**Goal of the exercise:**
Return every line in the entries below where the word "добавлять" shows up.

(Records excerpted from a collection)
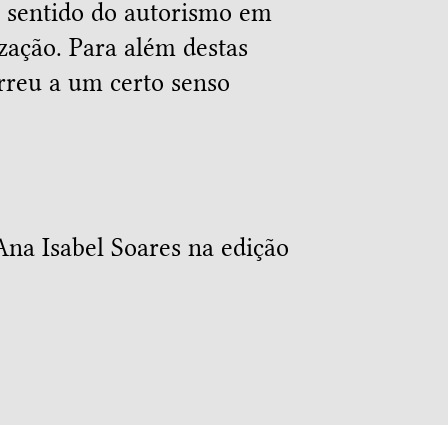
o sentido do autorismo em
ização. Para além destas
rreu a um certo senso
Ana Isabel Soares na edição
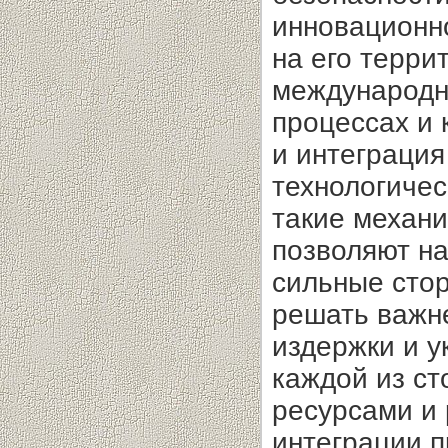
инновационн
на его терри
международн
процессах и 
и интеграция
технологичес
такие механи
позволяют н
сильные сто
решать важне
издержки и 
каждой из ст
ресурсами и 
интеграции 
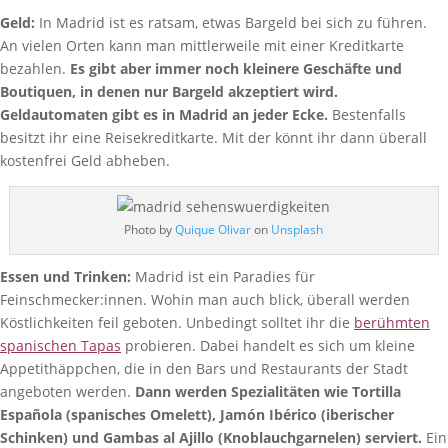
Geld:
In Madrid ist es ratsam, etwas Bargeld bei sich zu führen.
An vielen Orten kann man mittlerweile mit einer Kreditkarte
bezahlen.
Es gibt aber immer noch kleinere Geschäfte und
Boutiquen, in denen nur Bargeld akzeptiert wird.
Geldautomaten gibt es in Madrid an jeder Ecke.
Bestenfalls
besitzt ihr eine Reisekreditkarte. Mit der könnt ihr dann überall
kostenfrei Geld abheben.
Photo by
Quique Olivar
on
Unsplash
Essen und Trinken:
Madrid ist ein Paradies für
Feinschmecker:innen. Wohin man auch blick, überall werden
Köstlichkeiten feil geboten. Unbedingt solltet ihr die
berühmten
spanischen Tapas
probieren. Dabei handelt es sich um kleine
Appetithäppchen, die in den Bars und Restaurants der Stadt
angeboten werden.
Dann werden Spezialitäten wie Tortilla
Española (spanisches Omelett), Jamón Ibérico (iberischer
Schinken) und Gambas al Ajillo (Knoblauchgarnelen) serviert.
Ein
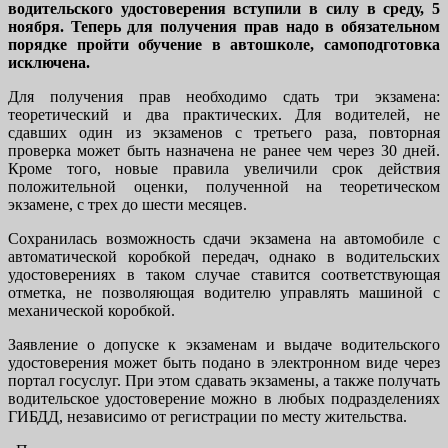
водительского удостоверения вступили в силу в среду, 5
ноября. Теперь для получения прав надо в обязательном
порядке пройти обучение в автошколе, самоподготовка
исключена.
Для получения прав необходимо сдать три экзамена:
теоретический и два практических. Для водителей, не
сдавших один из экзаменов с третьего раза, повторная
проверка может быть назначена не ранее чем через 30 дней.
Кроме того, новые правила увеличили срок действия
положительной оценки, полученной на теоретическом
экзамене, с трех до шести месяцев.
Сохранилась возможность сдачи экзамена на автомобиле с
автоматической коробкой передач, однако в водительских
удостоверениях в таком случае ставится соответствующая
отметка, не позволяющая водителю управлять машиной с
механической коробкой.
Заявление о допуске к экзаменам и выдаче водительского
удостоверения может быть подано в электронном виде через
портал госуслуг. При этом сдавать экзамены, а также получать
водительское удостоверение можно в любых подразделениях
ГИБДД, независимо от регистрации по месту жительства.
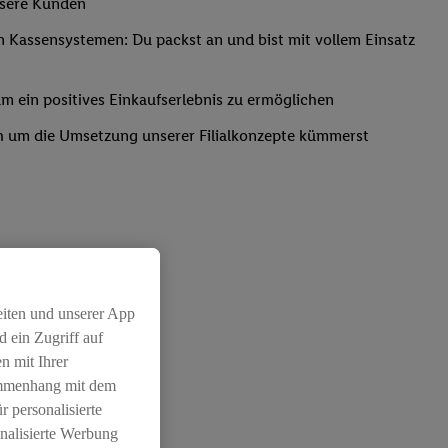
nsere Kunden
Kassensystemen: Du packst an und bist mit vollem Einsatz
um ein positives Einkaufserlebnis zu ermöglichen
ich um die Umsetzung unserer Filialkonzepte kümmerst
eiten und unserer App
chichtleitung
 ein Zugriff auf
n mit Ihrer
ammenhang mit dem
r personalisierte
nalisierte Werbung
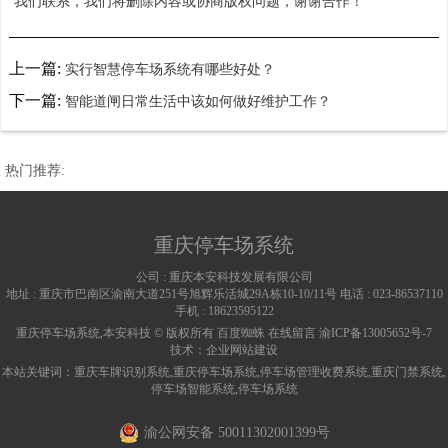
我们联系，我们将删除内容或协商版权问题，谢谢合作！
上一篇:
实行智慧停车场系统有哪些好处？
下一篇:
智能道闸日常生活中该如何做好维护工作？
热门推荐:
重庆停车场系统
公司 :
重庆本安科技发展有限公司
地址 :
重庆市巴南区渝南大道251号旭辉乐活城29A栋10-10/11号
电话 :
023-86537110
手机 :
18623595122
重庆停车场系统,本安科技 © 版权所有
百度蜘蛛
在线留言
渝ICP备13005652号-7
技术：
企业网站建设
本站关键词：
重庆车牌识别系统
,
重庆停车场系统
,
停车场管理收费系统
,
重庆门禁系统
,
停车场智能系统
,
停车场系统
渝公网安备 50011302001399号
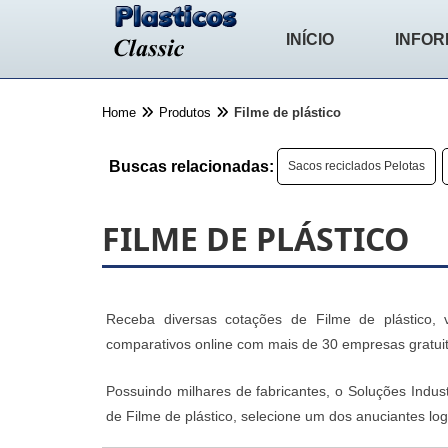
INÍCIO
INFO
Home
Produtos
Filme de plástico
Buscas relacionadas:
Sacos reciclados Pelotas
FILME DE PLÁSTICO
Receba diversas cotações de Filme de plástico, vo
comparativos online com mais de 30 empresas gratuit
Possuindo milhares de fabricantes, o Soluções Indus
de Filme de plástico, selecione um dos anuciantes log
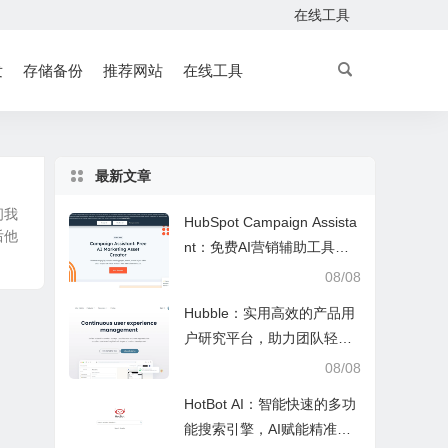
在线工具
发
存储备份
推荐网站
在线工具
最新文章
问我
HubSpot Campaign Assista
后他
nt：免费AI营销辅助工具，
快速写文案提效优化营销工
08/08
作
Hubble：实用高效的产品用
户研究平台，助力团队轻松
调研优化产品
08/08
HotBot AI：智能快速的多功
能搜索引擎，AI赋能精准检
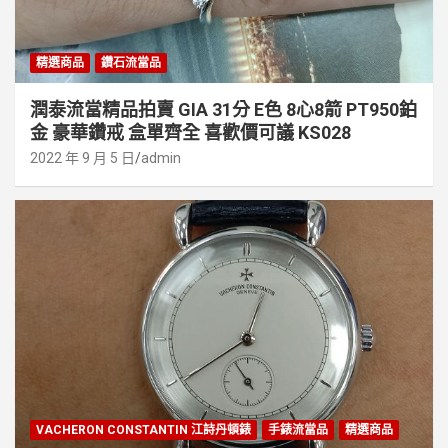
精選商品
鑽石流當品
潤泰流當精品拍賣 GIA 31分 E色 8心8箭 PT950鉑
金 豪華鑽戒 盒單齊全 喜歡價可議 KS028
2022 年 9 月 5 日
admin
VACHERON CONSTANTIN 江詩丹頓錶
手錶流當品
精選商品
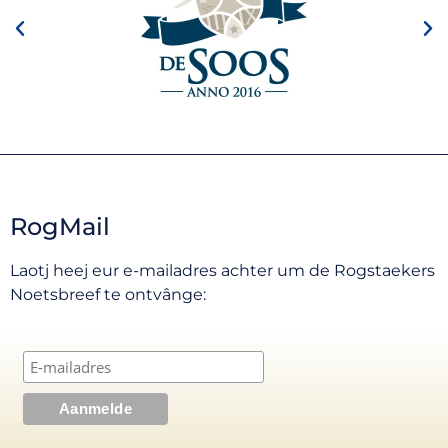
RogMail
Laotj heej eur e-mailadres achter um de Rogstaekers
Noetsbreef te ontvânge:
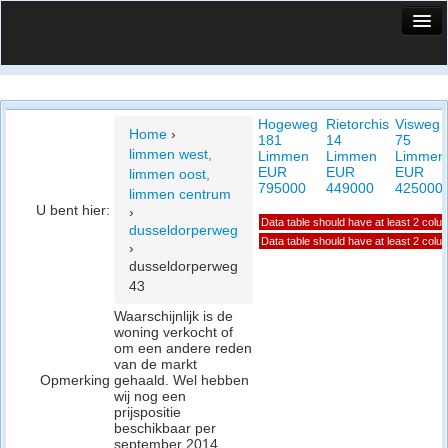
HuisX
Huis in vizier
Hogeweg
Rietorchis
Visweg
Vergelijk prijsposities - wijk
Home
›
181
14
75
limmen west,
Limmen
Limmen
Limmen
Nieuws
EUR
EUR
EUR
limmen oost,
795000
449000
425000
limmen centrum
Info
U bent hier:
›
Data table should have at least 2 col
dusseldorperweg
Privacy beleid
Data table should have at least 2 col
›
dusseldorperweg
Cookie beleid
43
Waarschijnlijk is de
woning verkocht of
om een andere reden
van de markt
Opmerking
gehaald. Wel hebben
wij nog een
prijspositie
beschikbaar per
september 2014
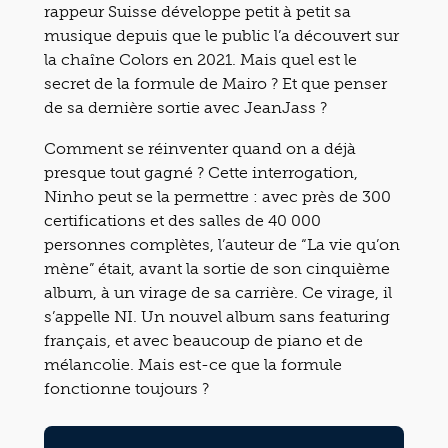
rappeur Suisse développe petit à petit sa
musique depuis que le public l’a découvert sur
la chaîne Colors en 2021. Mais quel est le
secret de la formule de Mairo ? Et que penser
de sa dernière sortie avec JeanJass ?
Comment se réinventer quand on a déjà
presque tout gagné ? Cette interrogation,
Ninho peut se la permettre : avec près de 300
certifications et des salles de 40 000
personnes complètes, l’auteur de “La vie qu’on
mène” était, avant la sortie de son cinquième
album, à un virage de sa carrière. Ce virage, il
s’appelle NI. Un nouvel album sans featuring
français, et avec beaucoup de piano et de
mélancolie. Mais est-ce que la formule
fonctionne toujours ?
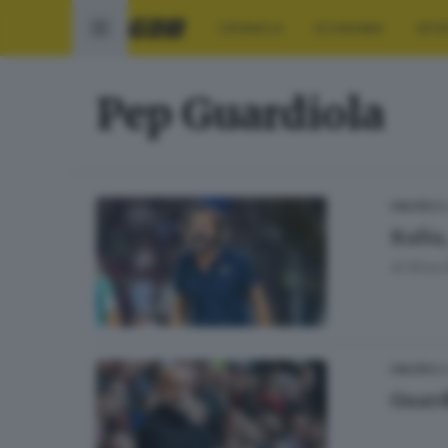
CRONACA
ECONOMIA
SPO
Pep Guardiola
25
CALCIO
Italia
di
Erica 
24
CALCIO
Guardi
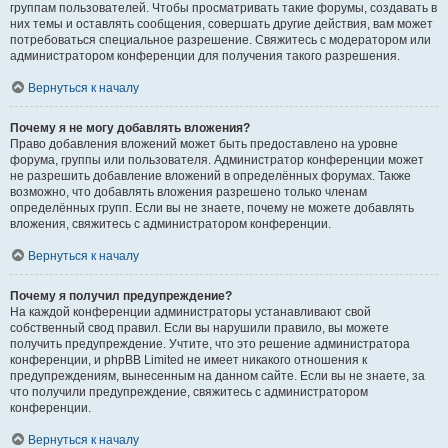
группам пользователей. Чтобы просматривать такие форумы, создавать в
них темы и оставлять сообщения, совершать другие действия, вам может
потребоваться специальное разрешение. Свяжитесь с модератором или
администратором конференции для получения такого разрешения.
Вернуться к началу
Почему я не могу добавлять вложения?
Право добавления вложений может быть предоставлено на уровне
форума, группы или пользователя. Администратор конференции может
не разрешить добавление вложений в определённых форумах. Также
возможно, что добавлять вложения разрешено только членам
определённых групп. Если вы не знаете, почему не можете добавлять
вложения, свяжитесь с администратором конференции.
Вернуться к началу
Почему я получил предупреждение?
На каждой конференции администраторы устанавливают свой
собственный свод правил. Если вы нарушили правило, вы можете
получить предупреждение. Учтите, что это решение администратора
конференции, и phpBB Limited не имеет никакого отношения к
предупреждениям, вынесенным на данном сайте. Если вы не знаете, за
что получили предупреждение, свяжитесь с администратором
конференции.
Вернуться к началу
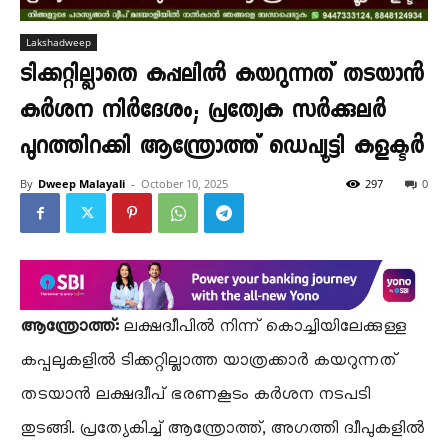
Lakshadweep
ടിക്കറ്റില്ലാതെ കപ്പലിൽ കയറുന്നത് തടയാൻ
കർശന നിർദേശം; പ്രത്യേക സർക്കുലർ
പുറത്തിറക്കി ആന്ത്രോത്ത് ഡെപ്യൂട്ടി കളക്ടർ
By
Dweep Malayali
-
October 10, 2025
297
0
ആന്ത്രോത്ത്:
ലക്ഷദ്വീപിൽ നിന്ന് കൊച്ചിയിലേക്കുള്ള
കപ്പലുകളിൽ ടിക്കറ്റില്ലാത്ത യാത്രക്കാർ കയറുന്നത്
തടയാൻ ലക്ഷദ്വീപ് ഭരണകൂടം കർശന നടപടി
തുടങ്ങി. പ്രത്യേകിച്ച് ആന്ത്രോത്ത്, അഗത്തി ദ്വീപുകളിൽ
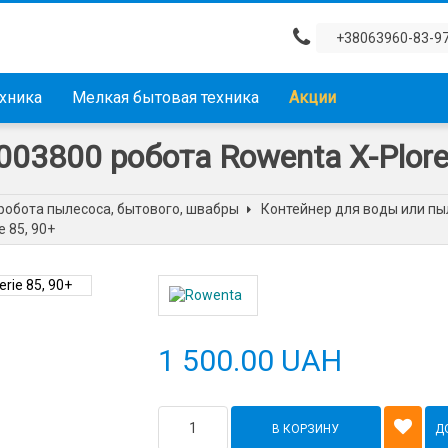
+38063960-83-9
ехника
Мелкая бытовая техника
Акции
3800 робота Rowenta X-Plorer 
робота пылесоса, бытового, швабры
Контейнер для воды или пы
 85, 90+
1 500.00 UAH
В КОРЗИНУ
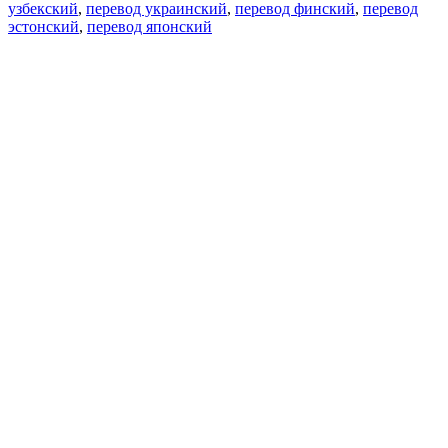
узбекский
,
перевод украинский
,
перевод финский
,
перевод
эстонский
,
перевод японский
Возможности
Перевод текста
Примеры употребления
Склонение и спряжение
Наш блог
Бесплатные приложения
PROMT.One для iOS
PROMT.One для Android
Предложения
Для разработчиков
Копировать текст
Копировать перевод
Сообщить о проблеме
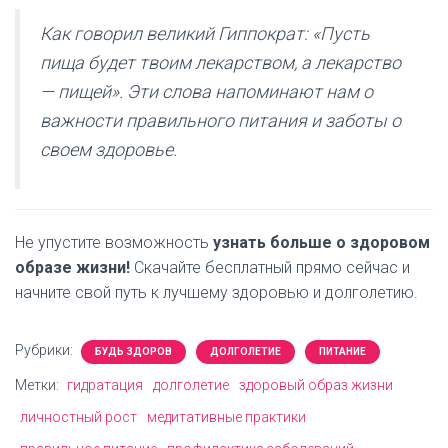
Как говорил великий Гиппократ: «Пусть
пища будет твоим лекарством, а лекарство
— пищей». Эти слова напоминают нам о
важности правильного питания и заботы о
своем здоровье.
Не упустите возможность
узнать больше о здоровом
образе жизни!
Скачайте бесплатный прямо сейчас и
начните свой путь к лучшему здоровью и долголетию.
Рубрики:
БУДЬ ЗДОРОВ
ДОЛГОЛЕТИЕ
ПИТАНИЕ
Метки:
гидратация
долголетие
здоровый образ жизни
личностный рост
медитативные практики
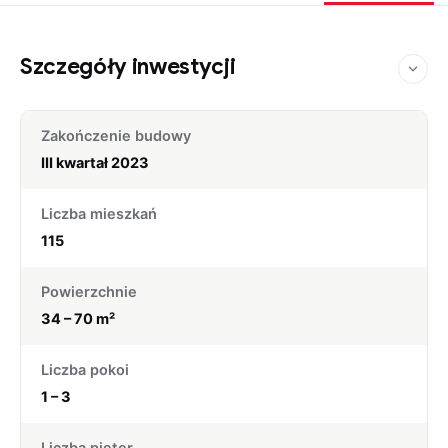
Szczegóły inwestycji
Zakończenie budowy
III kwartał 2023
Liczba mieszkań
115
Powierzchnie
34 – 70 m²
Liczba pokoi
1 – 3
Liczba pięter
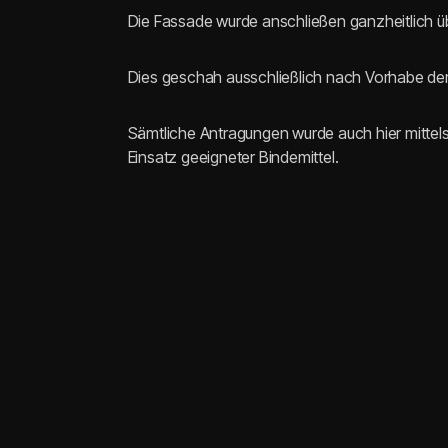
Die Fassade wurde anschließen ganzheitlich 
Dies geschah ausschließlich nach Vorhabe d
Sämtliche Antragungen wurde auch hier mittels
Einsatz geeigneter Bindemittel.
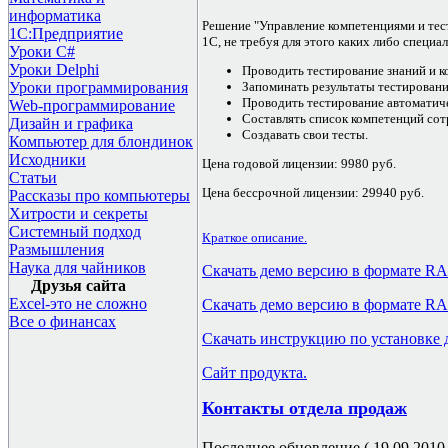
информатика
Решение "Управление компетенциями и тест
1С:Предприятие
1С, не требуя для этого каких либо специа
Уроки C#
Уроки Delphi
Проводить тестирование знаний и к
Уроки программирования
Запоминать результаты тестировани
Проводить тестирование автоматич
Web-программирование
Составлять список компетенций сот
Дизайн и графика
Создавать свои тесты.
Компьютер для блондинок
Исходники
Цена годовой лицензии: 9980 руб.
Статьи
Цена бессрочной лицензии: 29940 руб.
Рассказы про компьютеры
Хитрости и секреты
Системный подход
Краткое описание.
Размышления
Наука для чайников
Скачать демо версию в формате RA
Друзья сайта
Excel-это не сложно
Скачать демо версию в формате R
Все о финансах
Скачать инструкцию по установке 
Сайт продукта.
Контакты отдела продаж
Последнее обновление ( 19.09.2010 г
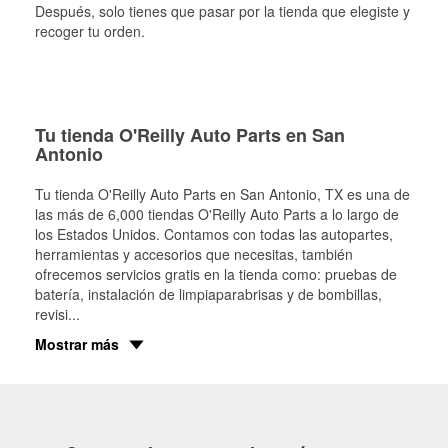
Después, solo tienes que pasar por la tienda que elegiste y
recoger tu orden.
Tu tienda O'Reilly Auto Parts en San
Antonio
Tu tienda O'Reilly Auto Parts en
San Antonio
, TX es una de
las más de 6,000 tiendas O'Reilly Auto Parts a lo largo de
los Estados Unidos. Contamos con todas las autopartes,
herramientas y accesorios que necesitas, también
ofrecemos servicios gratis en la tienda como: pruebas de
batería, instalación de limpiaparabrisas y de bombillas,
revisi
...
Mostrar más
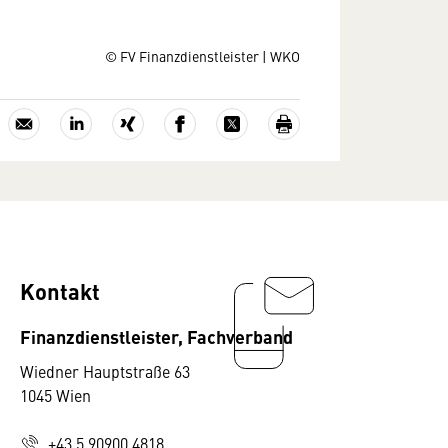
© FV Finanzdienstleister | WKO
Kontakt
Finanzdienstleister, Fachverband
Wiedner Hauptstraße 63
1045 Wien
+43 5 90900 4818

**Answer to this task:**
Почему я не могу добавлять вложения?
возможно, что добавлять вложения разрешено только членам
определённых групп. Если вы не знаете, почему не можете добавлять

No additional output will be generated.